What the world looks like immediately after it spawns from my id

So, with that finally realised, we set out to design Map2. Map1 (aka High Wold, the pics of an urban environment in my previous blogs) was created as a large test BSP using large facade blocks as the buildings. Rather urbanized, terrace streets. Map2 was designed for more individual buildings, detached, semi-detached housing. The idea being to create a series of prefabs which I can then drop into editor/modeling program, arrange and then export en mass as a single object (BSP or mesh model).

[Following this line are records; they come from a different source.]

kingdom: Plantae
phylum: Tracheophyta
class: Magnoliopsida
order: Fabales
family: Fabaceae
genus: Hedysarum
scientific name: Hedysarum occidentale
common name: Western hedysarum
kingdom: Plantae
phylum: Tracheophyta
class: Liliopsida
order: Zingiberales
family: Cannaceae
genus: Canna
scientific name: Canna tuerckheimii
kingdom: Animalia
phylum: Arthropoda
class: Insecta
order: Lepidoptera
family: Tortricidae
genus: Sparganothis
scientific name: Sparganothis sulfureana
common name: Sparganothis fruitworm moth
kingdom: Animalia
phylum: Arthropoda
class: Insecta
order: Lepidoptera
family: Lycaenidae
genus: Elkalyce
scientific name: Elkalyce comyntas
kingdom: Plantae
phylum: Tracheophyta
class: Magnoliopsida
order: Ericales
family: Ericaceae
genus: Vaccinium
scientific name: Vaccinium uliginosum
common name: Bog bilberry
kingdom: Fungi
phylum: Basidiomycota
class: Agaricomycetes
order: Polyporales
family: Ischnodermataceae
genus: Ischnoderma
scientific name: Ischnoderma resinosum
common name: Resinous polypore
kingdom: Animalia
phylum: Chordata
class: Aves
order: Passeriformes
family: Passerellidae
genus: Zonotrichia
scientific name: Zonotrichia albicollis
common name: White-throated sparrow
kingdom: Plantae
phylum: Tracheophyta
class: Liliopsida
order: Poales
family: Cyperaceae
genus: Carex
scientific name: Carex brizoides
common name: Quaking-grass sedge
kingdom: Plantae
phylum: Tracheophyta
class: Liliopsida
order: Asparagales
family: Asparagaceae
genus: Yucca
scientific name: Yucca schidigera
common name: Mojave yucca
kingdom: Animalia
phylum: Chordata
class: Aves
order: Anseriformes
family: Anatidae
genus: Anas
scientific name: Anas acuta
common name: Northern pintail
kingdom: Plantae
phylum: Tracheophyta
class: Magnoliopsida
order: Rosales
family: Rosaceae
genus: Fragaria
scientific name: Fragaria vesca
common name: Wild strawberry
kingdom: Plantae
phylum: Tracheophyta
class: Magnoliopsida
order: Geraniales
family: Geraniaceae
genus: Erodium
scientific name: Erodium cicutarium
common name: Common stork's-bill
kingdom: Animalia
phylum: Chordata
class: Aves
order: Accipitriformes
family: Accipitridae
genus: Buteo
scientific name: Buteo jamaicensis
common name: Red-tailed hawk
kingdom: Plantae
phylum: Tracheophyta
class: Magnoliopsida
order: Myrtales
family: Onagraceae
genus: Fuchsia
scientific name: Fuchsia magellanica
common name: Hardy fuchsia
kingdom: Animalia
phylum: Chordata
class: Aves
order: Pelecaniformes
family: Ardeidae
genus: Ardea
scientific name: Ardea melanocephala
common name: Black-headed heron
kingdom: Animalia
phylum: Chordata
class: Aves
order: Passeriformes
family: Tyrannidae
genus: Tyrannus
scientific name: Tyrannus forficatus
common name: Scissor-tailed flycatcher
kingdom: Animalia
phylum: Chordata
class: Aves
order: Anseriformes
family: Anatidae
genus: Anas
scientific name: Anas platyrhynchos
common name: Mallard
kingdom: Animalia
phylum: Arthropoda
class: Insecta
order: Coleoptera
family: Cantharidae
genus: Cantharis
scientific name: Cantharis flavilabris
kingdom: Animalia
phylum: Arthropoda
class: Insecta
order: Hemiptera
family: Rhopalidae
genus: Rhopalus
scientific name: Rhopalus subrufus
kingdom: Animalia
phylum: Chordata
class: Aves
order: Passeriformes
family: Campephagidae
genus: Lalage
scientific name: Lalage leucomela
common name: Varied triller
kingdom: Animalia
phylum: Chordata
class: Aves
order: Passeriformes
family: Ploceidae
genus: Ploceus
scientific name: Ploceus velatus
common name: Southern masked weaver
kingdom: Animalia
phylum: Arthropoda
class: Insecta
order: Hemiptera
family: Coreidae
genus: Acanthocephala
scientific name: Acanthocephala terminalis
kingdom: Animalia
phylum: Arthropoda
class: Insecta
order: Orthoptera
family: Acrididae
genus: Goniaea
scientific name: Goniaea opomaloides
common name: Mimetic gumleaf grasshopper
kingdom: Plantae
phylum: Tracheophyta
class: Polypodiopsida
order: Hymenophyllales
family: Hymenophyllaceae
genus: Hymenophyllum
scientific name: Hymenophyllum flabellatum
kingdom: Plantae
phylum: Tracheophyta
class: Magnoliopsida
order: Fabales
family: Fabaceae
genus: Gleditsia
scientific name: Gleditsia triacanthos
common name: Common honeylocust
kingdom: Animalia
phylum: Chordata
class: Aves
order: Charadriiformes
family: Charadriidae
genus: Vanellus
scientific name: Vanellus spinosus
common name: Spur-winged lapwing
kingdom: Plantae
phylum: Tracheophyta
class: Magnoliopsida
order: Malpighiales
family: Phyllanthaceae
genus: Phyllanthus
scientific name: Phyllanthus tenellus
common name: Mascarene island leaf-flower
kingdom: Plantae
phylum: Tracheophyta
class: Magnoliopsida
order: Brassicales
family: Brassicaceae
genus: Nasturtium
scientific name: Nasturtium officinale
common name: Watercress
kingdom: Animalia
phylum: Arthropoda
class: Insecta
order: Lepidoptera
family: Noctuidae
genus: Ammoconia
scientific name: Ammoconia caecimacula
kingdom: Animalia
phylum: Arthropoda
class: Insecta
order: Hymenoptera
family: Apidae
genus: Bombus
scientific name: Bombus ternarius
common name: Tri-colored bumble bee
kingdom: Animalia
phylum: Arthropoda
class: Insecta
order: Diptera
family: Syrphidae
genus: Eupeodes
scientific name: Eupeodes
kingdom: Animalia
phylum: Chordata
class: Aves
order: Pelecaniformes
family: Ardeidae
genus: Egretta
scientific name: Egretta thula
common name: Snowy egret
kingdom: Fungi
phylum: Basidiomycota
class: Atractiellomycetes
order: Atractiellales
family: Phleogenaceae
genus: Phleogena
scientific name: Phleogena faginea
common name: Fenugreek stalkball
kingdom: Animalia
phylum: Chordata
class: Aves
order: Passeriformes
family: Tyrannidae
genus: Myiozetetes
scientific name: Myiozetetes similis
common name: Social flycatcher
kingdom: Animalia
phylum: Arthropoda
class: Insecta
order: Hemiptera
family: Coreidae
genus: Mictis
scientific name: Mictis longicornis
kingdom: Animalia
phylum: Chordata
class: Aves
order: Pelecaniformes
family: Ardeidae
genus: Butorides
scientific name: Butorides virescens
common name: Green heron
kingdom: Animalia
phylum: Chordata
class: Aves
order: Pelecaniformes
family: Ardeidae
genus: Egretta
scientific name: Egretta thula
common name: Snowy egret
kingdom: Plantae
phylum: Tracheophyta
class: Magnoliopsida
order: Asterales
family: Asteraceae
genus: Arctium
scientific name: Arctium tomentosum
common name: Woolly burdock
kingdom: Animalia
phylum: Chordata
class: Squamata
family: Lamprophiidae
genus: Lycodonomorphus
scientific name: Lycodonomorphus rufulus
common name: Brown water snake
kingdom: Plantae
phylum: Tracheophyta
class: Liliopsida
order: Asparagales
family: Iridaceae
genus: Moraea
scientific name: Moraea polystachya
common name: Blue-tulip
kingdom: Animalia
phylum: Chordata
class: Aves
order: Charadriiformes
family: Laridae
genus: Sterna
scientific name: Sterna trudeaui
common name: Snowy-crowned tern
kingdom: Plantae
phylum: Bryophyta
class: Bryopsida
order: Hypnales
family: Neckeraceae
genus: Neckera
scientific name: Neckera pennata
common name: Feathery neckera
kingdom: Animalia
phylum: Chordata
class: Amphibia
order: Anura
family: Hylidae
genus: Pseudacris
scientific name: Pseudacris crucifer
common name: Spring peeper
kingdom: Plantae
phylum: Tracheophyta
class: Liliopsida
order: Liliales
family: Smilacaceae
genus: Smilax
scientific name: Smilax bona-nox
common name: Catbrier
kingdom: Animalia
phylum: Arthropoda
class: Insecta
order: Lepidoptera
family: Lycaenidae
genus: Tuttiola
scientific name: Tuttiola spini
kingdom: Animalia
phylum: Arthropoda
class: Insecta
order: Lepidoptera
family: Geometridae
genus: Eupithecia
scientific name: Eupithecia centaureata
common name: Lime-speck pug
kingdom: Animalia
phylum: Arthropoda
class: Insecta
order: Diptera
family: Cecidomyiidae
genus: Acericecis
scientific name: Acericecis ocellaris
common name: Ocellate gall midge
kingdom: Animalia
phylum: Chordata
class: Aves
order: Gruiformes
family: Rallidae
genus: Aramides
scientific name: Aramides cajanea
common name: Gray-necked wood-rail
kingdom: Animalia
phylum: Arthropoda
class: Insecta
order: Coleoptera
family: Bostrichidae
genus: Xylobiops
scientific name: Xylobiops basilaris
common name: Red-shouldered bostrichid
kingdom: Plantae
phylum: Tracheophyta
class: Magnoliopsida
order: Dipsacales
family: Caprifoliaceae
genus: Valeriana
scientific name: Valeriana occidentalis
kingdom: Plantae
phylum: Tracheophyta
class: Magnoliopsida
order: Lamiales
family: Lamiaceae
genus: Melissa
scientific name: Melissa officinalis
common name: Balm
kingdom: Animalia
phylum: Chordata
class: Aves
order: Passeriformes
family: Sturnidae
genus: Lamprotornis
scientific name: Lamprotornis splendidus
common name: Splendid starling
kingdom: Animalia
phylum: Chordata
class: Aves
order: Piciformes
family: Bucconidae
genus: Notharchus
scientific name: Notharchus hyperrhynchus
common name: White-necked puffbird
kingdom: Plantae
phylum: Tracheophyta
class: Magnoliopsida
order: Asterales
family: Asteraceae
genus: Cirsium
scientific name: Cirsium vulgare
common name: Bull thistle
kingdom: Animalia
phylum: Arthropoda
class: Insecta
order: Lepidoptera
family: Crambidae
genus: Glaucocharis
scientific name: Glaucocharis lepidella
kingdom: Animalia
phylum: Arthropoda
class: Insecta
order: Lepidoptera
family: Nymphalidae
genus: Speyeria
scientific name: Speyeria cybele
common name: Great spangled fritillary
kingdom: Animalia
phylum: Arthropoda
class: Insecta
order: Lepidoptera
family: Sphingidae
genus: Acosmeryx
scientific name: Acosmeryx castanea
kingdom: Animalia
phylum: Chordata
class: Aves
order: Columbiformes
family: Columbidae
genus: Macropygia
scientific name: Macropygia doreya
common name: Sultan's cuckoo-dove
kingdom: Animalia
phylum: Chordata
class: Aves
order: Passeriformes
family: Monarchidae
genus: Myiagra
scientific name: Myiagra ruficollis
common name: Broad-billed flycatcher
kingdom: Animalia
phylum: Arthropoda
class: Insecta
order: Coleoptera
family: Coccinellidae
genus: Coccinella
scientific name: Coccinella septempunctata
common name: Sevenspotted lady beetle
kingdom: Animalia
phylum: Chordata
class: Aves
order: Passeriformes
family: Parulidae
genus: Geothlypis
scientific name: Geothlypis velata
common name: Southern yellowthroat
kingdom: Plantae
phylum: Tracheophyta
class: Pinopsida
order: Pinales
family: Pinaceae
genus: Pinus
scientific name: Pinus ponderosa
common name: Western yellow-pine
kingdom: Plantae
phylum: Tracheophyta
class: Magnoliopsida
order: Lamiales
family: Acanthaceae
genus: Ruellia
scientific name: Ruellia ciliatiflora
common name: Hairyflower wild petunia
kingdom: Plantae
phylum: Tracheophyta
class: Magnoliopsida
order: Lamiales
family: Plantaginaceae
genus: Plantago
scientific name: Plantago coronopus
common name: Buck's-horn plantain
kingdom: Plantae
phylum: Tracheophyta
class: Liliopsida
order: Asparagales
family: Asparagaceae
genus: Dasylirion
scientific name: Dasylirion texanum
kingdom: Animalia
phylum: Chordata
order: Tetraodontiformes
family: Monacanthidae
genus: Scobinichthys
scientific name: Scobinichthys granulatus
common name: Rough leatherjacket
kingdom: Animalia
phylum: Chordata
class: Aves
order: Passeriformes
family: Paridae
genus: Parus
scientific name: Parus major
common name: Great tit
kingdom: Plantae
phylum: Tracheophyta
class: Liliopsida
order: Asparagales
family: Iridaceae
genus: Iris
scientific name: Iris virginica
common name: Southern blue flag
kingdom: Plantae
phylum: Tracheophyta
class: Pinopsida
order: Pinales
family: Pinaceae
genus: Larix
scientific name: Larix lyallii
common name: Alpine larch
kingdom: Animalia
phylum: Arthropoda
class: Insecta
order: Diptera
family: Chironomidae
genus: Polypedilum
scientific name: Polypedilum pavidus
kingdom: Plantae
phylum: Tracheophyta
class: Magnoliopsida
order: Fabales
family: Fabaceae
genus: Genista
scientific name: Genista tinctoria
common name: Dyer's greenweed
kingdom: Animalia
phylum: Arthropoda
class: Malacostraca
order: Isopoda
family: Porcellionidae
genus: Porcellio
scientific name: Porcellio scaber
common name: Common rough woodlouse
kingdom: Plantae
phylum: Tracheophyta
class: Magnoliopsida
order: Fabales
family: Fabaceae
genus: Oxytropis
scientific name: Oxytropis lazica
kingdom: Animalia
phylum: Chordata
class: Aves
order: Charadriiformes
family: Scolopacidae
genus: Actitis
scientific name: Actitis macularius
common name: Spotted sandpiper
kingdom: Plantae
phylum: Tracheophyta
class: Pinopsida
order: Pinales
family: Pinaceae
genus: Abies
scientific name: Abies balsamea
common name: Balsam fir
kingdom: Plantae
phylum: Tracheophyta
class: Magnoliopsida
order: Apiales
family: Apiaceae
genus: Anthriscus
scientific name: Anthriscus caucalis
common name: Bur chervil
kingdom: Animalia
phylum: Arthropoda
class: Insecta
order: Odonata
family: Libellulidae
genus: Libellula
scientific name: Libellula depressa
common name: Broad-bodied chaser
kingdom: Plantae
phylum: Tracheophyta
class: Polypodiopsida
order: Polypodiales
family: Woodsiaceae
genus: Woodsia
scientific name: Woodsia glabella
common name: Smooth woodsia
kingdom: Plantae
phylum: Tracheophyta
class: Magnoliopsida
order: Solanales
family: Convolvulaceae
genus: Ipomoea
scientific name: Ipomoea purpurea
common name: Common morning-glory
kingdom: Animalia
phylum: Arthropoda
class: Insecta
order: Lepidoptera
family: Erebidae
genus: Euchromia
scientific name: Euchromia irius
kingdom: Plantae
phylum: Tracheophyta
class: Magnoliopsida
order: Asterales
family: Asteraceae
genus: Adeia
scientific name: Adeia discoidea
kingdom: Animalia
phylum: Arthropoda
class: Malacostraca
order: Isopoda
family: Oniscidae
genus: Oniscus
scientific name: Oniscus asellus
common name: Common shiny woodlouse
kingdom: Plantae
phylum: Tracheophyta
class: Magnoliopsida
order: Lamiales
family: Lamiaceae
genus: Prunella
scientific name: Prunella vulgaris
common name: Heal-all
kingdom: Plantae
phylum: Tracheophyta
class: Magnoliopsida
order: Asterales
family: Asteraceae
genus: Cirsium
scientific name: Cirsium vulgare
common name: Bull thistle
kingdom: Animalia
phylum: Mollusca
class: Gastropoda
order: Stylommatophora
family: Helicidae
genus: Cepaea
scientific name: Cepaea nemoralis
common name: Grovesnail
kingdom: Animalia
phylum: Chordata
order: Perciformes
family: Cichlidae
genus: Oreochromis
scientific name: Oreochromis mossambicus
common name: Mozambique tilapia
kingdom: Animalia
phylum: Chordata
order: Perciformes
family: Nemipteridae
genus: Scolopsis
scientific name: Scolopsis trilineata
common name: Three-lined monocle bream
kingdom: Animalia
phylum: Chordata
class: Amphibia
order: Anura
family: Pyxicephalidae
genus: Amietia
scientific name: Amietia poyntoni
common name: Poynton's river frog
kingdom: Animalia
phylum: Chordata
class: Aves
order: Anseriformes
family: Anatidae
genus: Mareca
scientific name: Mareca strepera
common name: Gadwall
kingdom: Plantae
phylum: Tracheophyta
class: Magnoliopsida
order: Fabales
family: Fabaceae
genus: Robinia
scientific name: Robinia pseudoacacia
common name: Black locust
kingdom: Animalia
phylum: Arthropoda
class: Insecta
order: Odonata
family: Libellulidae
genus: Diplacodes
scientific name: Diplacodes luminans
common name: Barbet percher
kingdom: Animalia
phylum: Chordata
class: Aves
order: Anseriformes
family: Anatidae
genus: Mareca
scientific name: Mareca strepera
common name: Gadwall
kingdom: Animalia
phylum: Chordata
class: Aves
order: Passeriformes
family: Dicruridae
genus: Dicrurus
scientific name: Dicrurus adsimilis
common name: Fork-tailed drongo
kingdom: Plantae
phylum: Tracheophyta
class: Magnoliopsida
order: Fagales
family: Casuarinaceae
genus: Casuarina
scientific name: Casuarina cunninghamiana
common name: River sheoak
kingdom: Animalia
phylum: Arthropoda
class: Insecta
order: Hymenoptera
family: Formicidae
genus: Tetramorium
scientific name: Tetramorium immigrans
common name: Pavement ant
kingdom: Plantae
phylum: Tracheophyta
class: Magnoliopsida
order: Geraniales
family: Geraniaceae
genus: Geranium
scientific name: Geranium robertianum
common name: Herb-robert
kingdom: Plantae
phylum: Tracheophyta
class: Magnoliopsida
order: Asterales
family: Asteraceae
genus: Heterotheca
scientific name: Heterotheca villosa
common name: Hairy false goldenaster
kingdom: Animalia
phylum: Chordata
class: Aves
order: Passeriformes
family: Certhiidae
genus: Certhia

And it all seemed to go okay like that. I did attempt a new method of creating a mesh model in Blender and then exporting it as a mapfile, but Blender's map exporter isn't up to anything particularly complicated, and the end result looked like a mangled, disjointed mess on close inspection. Blender can export mapfiles fine - if you stick to the basic rules of being BSP friendly (build it using individual blocks - think lego).


Church tower is 400m away, just out of rifle range but not sniper or lmg

So, establishing that prefabbing really is the way to go, and with a BSP version knocked up, I recreated the whole thing as a mesh model. Whilst polysoup collision (what you see is what you bang into) has been available for a while, the lack of lightmaps has meant that it just didn't cast realistic shadows onto itself or other meshes. This can look a bit odd to say the least. However, there is new tech on the horizon which may well sort this problem out, and which includes scandulous mention (it's not really scandulous, I'm just using a random adjective for teh interwebz draaama) that BSP will be more performance friendly. With Map2 copied into both BSP and Polysouped Mesh versions, it'll be interesting to what the difference is in-game using said new tech.


BSP version, roofs are NULLed

To be honest I was having so much fun building the mesh version that I imbellished it quite a bit, so it's got 7k faces instead of 5k as the BSP version. Performance-wise in current tech (TGEA1.7.1 'cos I haven't transfered all of my custom scripts over to 1.8.1 yet) the meshed polysoup wins out with an FPS of 30% higher than BSP (based on 5 locations and views at 1280x768 resolution with 1700m visibility). That's an max-average fps of BSP 125 and Polysoup 165.


Polysouped Mesh version - Spot the Difference!

Apart from the mesh lighting issue there are also a couple of other problems, such as the model vanishing when the fog/maxvis hits the centre of the bounding box (problematic with large meshes in low visibility environments - but fine with a long maxvis like I'm currently using). I'm a great believer that in making large environments as a single object is better for performance than making hundreds of individual objects and then sticking them in-world together. No matter how many surfaces it has, it is still just one object for the processor to initialize and then worry about, instead of 50. Another issue I've noticed with current tech's polysoup is that the colour/tone/intensity of the textures aren't as vibrant as they are when applied to BSP, probably because of the lack of lightmaps.

Anyhow, it'll be interesting to see what the new tech brings. Roll on Beta.